**Input data**
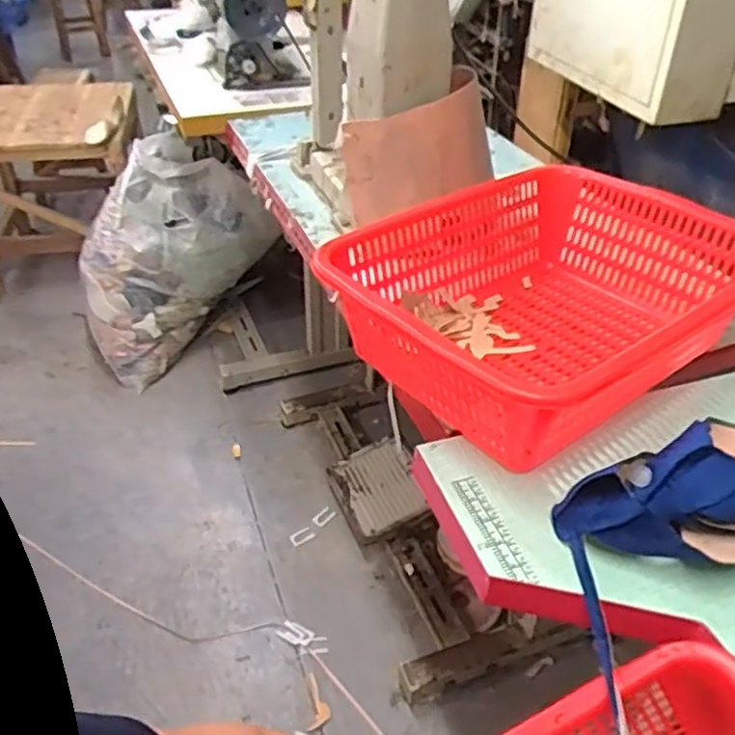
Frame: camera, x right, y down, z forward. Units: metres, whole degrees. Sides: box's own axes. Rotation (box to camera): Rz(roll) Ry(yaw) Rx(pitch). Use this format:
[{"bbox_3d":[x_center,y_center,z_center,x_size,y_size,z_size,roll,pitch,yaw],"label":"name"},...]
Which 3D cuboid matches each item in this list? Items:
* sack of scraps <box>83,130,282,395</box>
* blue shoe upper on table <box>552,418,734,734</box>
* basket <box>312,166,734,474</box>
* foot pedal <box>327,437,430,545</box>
[{"bbox_3d":[-0.515,-0.288,1.880,0.501,0.530,0.283,-11,40,-14],"label":"sack of scraps"},{"bbox_3d":[0.282,0.118,0.567,0.283,0.087,0.147,-16,41,-20],"label":"blue shoe upper on table"},{"bbox_3d":[0.192,-0.068,0.767,0.422,0.144,0.329,-26,45,-29],"label":"basket"},{"bbox_3d":[0.019,0.272,1.534,0.167,0.040,0.217,-32,48,0],"label":"foot pedal"}]

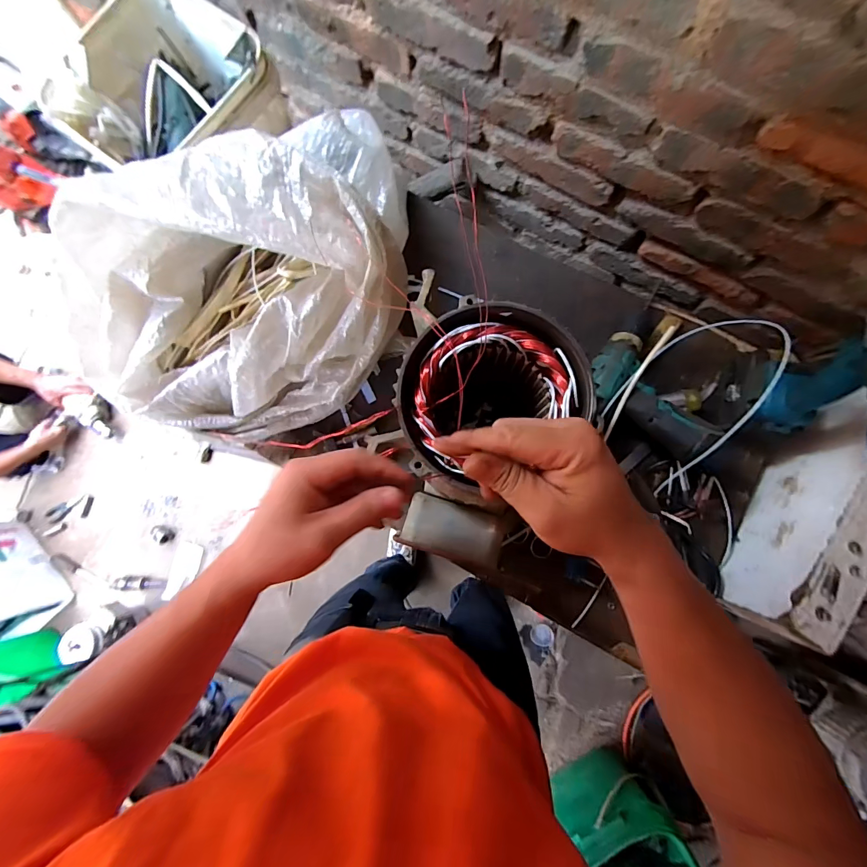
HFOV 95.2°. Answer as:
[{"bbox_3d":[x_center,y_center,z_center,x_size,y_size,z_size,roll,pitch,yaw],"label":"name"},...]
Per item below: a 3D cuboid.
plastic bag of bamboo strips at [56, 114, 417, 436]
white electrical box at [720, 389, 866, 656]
[{"bbox_3d":[-0.227,-0.175,0.466,0.434,0.196,0.308,-20,82,0],"label":"plastic bag of bamboo strips"},{"bbox_3d":[0.466,0.105,0.487,0.069,0.123,0.295,29,84,6],"label":"white electrical box"}]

**Work required**
Your copy should hold exactly and only the lines from the one containing "foot pedal <box>327,437,430,545</box>" through the end of the material, inclusive, repeated word for word and without pictures.

**Task solution**
* foot pedal <box>327,437,430,545</box>
[{"bbox_3d":[-0.515,-0.288,1.880,0.501,0.530,0.283,-11,40,-14],"label":"sack of scraps"},{"bbox_3d":[0.282,0.118,0.567,0.283,0.087,0.147,-16,41,-20],"label":"blue shoe upper on table"},{"bbox_3d":[0.192,-0.068,0.767,0.422,0.144,0.329,-26,45,-29],"label":"basket"},{"bbox_3d":[0.019,0.272,1.534,0.167,0.040,0.217,-32,48,0],"label":"foot pedal"}]

HFOV 95.2°. Answer as:
[{"bbox_3d":[x_center,y_center,z_center,x_size,y_size,z_size,roll,pitch,yaw],"label":"name"},...]
Per item below: a 3D cuboid.
plastic bag of bamboo strips at [56, 114, 417, 436]
white electrical box at [720, 389, 866, 656]
[{"bbox_3d":[-0.227,-0.175,0.466,0.434,0.196,0.308,-20,82,0],"label":"plastic bag of bamboo strips"},{"bbox_3d":[0.466,0.105,0.487,0.069,0.123,0.295,29,84,6],"label":"white electrical box"}]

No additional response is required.